Armed with virtues of the school of hard knocks, New Yorker realises his dream in city of opportunities
'You're opening in a mall! No one will ever come to a mall!' With these words ringing in his ears, Harlan Goldstein nevertheless launched Harlan's Bar and Restaurant in Two IFC.
His philosophy: If you do something unique, people will come. But the 44-year-old entrepreneur-chef says 'keeping it busy night after night is the hard part'.
Mr Goldstein's story is testament to the rewards of grit. He was raised in a single-parent household on New York's tough lower East Side; his mother Ruth had her hands full. 'She had to figure what to do with a wild 14-year-old kid,' he laughs. His Uncle Ben got him a training placement in a Florida kitchen. He started on potwash and at 17 his uncle got him an apprenticeship at the prestigious Hotel Le Montreux Palace in Switzerland.

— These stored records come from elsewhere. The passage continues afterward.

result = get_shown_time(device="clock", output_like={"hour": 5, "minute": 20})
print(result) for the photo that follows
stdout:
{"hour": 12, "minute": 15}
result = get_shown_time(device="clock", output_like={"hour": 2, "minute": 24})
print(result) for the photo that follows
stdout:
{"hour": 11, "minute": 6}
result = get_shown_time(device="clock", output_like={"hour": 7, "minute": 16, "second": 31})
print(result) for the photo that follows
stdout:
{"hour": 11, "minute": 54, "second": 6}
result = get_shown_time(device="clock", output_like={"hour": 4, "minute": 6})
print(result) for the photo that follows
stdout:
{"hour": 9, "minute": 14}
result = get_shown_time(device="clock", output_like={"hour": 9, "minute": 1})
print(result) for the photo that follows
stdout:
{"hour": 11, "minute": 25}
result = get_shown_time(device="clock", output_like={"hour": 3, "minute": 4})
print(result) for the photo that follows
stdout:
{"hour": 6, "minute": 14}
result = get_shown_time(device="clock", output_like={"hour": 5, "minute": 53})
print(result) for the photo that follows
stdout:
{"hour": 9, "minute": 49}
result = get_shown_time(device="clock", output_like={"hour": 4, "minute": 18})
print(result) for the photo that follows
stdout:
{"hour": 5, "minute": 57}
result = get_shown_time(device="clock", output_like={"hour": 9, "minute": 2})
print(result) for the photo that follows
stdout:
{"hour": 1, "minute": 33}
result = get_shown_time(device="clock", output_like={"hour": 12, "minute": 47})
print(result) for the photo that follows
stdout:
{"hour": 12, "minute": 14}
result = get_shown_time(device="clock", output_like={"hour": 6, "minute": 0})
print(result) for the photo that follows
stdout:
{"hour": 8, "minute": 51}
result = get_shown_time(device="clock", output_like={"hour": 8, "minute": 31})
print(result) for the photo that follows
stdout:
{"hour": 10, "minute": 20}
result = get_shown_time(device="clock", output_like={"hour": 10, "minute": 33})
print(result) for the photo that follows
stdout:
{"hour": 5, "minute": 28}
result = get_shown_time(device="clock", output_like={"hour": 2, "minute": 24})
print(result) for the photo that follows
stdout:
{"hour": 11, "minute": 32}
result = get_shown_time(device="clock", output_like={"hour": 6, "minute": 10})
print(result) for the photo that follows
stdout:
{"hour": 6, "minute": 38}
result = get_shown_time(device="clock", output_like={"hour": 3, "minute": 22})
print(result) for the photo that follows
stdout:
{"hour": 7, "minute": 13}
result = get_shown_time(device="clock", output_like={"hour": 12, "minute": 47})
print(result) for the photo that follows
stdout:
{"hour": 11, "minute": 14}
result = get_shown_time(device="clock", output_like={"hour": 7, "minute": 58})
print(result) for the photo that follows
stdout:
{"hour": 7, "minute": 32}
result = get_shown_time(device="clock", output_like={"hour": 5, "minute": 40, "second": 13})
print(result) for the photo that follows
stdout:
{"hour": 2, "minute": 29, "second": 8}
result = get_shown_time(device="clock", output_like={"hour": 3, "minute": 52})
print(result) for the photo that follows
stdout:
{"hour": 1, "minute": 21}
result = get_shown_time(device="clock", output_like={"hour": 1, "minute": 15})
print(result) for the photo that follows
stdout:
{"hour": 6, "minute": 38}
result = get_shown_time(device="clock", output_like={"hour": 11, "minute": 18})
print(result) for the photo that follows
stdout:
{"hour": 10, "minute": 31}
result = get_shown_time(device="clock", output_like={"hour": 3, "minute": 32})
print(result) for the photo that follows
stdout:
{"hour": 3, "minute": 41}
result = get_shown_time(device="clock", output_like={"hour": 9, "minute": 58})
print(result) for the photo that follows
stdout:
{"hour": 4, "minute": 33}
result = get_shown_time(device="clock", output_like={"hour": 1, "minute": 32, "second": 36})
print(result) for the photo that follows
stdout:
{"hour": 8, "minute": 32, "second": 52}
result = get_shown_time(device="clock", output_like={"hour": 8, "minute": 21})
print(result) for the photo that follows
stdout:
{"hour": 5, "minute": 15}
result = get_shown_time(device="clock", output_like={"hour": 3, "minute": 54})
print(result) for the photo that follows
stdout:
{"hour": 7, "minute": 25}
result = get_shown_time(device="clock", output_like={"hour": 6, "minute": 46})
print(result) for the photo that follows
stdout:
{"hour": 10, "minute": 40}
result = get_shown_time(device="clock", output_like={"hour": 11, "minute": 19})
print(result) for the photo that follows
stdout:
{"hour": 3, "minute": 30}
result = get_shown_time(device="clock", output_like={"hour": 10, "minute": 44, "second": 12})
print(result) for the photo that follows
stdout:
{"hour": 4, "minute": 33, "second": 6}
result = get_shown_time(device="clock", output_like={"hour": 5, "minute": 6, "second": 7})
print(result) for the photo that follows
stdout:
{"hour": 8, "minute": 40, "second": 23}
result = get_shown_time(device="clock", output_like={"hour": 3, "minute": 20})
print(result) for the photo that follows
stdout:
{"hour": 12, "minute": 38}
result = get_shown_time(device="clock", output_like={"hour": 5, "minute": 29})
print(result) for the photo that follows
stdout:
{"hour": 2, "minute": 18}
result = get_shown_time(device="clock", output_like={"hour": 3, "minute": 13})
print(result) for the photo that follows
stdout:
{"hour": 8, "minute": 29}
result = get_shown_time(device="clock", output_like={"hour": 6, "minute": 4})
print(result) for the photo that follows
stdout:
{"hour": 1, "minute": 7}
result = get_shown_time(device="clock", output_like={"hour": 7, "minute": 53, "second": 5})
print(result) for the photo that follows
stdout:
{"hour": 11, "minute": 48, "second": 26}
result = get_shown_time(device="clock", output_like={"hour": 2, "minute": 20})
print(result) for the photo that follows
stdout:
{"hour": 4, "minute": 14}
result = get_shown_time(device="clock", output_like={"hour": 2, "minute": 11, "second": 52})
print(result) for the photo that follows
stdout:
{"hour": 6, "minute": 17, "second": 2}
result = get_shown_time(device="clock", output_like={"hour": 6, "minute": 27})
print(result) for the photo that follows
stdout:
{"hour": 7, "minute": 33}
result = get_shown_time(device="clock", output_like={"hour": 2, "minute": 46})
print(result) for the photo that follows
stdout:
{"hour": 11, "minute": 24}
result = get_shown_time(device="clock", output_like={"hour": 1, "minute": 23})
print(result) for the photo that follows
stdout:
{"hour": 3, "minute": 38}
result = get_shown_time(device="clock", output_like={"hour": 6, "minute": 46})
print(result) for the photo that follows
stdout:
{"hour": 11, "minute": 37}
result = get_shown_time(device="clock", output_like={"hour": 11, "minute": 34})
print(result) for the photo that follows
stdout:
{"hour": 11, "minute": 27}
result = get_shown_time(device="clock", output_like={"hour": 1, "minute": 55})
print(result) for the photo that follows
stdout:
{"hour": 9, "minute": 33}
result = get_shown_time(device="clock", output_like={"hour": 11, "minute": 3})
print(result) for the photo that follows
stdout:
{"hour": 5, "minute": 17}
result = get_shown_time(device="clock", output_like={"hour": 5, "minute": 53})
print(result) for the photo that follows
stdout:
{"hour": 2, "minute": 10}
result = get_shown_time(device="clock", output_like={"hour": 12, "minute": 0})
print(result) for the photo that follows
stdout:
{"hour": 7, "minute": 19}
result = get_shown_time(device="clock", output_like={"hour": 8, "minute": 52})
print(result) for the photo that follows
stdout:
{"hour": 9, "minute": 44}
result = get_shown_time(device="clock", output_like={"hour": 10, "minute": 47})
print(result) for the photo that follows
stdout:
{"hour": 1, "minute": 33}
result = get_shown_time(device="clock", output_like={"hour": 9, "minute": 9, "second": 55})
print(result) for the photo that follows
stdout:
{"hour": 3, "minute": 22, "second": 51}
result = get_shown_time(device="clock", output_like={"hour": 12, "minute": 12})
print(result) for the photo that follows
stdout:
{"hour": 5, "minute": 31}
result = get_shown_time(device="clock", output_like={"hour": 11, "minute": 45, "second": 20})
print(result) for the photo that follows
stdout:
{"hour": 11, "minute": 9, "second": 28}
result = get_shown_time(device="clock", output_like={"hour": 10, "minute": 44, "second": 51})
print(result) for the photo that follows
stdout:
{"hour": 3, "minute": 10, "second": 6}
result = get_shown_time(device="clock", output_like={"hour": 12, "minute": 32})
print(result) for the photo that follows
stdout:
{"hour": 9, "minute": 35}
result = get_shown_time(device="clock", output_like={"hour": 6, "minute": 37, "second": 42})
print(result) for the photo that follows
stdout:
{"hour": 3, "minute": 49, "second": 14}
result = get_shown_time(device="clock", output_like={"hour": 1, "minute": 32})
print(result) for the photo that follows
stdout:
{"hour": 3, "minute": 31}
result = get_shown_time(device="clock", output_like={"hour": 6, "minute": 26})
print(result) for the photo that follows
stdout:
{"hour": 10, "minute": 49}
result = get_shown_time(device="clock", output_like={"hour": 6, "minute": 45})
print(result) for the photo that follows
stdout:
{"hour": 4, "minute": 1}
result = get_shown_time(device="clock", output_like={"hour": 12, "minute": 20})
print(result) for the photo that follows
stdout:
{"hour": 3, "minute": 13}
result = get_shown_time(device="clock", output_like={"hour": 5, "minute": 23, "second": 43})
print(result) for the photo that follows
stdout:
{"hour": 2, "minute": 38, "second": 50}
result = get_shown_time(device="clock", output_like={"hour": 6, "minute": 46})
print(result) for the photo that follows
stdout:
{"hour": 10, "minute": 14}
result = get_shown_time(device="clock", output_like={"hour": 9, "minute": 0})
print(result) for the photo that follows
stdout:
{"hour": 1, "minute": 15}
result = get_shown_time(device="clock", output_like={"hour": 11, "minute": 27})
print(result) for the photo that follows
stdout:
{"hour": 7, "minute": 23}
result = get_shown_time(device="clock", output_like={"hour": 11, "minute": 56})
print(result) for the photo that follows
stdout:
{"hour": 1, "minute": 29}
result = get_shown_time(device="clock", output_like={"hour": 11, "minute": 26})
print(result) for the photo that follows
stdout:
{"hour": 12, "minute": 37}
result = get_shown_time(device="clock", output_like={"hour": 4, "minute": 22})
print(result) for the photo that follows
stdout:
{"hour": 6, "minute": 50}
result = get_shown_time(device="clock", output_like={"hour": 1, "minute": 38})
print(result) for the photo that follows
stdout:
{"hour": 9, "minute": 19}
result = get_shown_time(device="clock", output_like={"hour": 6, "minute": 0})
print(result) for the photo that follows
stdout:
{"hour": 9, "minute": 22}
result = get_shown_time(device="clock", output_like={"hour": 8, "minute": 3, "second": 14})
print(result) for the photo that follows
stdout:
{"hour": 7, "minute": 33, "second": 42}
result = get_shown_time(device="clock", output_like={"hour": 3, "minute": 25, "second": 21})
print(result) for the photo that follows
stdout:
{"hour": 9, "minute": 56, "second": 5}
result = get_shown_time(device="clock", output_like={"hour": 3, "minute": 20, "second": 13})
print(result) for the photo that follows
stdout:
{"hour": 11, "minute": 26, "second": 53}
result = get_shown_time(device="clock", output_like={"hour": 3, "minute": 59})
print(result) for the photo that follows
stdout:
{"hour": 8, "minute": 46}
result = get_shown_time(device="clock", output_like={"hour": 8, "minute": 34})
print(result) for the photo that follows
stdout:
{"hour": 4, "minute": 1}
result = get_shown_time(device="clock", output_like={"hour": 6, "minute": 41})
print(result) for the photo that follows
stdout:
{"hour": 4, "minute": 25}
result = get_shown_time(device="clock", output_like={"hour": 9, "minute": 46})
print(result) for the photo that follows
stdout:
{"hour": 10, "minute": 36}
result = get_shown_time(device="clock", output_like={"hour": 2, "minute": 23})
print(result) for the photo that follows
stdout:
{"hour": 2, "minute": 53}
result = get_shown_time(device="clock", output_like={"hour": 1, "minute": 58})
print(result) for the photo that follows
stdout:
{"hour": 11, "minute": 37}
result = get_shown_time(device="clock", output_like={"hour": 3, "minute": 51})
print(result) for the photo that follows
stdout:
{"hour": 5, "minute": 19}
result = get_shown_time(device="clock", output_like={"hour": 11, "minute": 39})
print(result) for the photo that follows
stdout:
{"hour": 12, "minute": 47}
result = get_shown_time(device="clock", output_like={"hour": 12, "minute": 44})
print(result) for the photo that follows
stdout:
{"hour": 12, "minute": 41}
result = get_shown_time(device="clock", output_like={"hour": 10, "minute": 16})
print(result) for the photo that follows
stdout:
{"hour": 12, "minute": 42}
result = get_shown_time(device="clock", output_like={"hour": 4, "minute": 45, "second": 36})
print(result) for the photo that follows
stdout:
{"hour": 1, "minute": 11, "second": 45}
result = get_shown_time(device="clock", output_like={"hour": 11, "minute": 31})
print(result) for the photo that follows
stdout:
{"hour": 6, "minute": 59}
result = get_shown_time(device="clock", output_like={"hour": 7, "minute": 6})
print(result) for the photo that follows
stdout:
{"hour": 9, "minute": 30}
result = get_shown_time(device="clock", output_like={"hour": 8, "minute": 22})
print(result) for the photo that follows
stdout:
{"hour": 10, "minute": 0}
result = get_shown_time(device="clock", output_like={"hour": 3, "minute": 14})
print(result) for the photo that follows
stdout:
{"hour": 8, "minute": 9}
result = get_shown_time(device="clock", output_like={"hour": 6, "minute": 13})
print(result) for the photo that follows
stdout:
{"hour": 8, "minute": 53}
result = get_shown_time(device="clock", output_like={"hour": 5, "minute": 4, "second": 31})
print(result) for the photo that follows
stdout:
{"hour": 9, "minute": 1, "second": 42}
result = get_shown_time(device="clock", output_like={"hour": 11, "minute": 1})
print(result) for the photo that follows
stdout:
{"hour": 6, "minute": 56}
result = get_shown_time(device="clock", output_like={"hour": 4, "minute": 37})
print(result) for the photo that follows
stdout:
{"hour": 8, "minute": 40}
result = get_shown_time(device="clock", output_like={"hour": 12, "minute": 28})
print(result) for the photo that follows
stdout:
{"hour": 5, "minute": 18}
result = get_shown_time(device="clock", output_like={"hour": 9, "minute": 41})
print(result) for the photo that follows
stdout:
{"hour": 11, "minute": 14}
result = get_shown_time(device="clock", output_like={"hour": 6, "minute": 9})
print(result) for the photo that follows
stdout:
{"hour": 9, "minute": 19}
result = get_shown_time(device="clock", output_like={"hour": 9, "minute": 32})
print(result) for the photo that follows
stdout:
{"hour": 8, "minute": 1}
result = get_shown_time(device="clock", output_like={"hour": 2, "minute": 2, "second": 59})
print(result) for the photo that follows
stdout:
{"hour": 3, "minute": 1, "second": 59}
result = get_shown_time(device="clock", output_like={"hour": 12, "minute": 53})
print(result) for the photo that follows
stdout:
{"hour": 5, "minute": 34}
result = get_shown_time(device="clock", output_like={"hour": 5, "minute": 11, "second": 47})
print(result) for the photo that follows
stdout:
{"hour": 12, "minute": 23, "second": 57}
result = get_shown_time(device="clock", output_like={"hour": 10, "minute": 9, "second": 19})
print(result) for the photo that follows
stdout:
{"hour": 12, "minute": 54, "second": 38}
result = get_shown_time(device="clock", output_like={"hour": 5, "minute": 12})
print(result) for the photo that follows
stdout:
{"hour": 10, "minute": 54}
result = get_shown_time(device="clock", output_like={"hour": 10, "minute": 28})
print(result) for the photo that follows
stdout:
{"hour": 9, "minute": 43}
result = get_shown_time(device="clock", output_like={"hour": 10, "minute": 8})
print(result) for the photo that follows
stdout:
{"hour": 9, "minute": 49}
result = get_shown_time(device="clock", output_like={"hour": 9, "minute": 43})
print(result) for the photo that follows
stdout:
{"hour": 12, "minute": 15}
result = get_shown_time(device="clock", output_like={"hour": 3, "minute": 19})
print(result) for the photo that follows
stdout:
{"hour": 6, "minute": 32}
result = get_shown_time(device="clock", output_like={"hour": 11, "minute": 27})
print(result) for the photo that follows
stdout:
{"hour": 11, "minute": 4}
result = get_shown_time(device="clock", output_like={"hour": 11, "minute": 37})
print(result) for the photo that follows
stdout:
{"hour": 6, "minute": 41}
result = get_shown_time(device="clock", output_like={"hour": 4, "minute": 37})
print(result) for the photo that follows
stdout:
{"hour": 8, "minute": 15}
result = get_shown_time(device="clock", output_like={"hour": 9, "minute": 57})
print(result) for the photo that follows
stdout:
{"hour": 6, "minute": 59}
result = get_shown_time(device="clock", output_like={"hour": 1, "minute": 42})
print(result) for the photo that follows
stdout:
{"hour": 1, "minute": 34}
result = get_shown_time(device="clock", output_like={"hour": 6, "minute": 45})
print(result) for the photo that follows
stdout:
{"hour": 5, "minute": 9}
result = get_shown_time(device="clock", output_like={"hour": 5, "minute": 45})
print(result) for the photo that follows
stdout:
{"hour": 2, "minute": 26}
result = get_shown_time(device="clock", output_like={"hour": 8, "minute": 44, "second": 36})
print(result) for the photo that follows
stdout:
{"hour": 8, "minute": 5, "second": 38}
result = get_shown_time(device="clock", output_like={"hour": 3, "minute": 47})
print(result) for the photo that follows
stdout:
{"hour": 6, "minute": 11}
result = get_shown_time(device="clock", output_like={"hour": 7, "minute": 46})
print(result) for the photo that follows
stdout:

It was far from soft-option nepotism: the young American was thrown in among 80 French-speaking chefs. 'I learned French very fast.' Initially he didn't think he could make it. 'But I was determined, something I have always been.' At 22, he was running the kitchen of the fine dining restaurant in the Hilton New Orleans. 'Most of the staff were way older than me, but we won lots of awards and recognition.'
A stint in Hawaii with Hyatt Regency took him to the next step, executive sous chef, running a nine-outlet operation with 185 staff and banqueting for 5,000 people.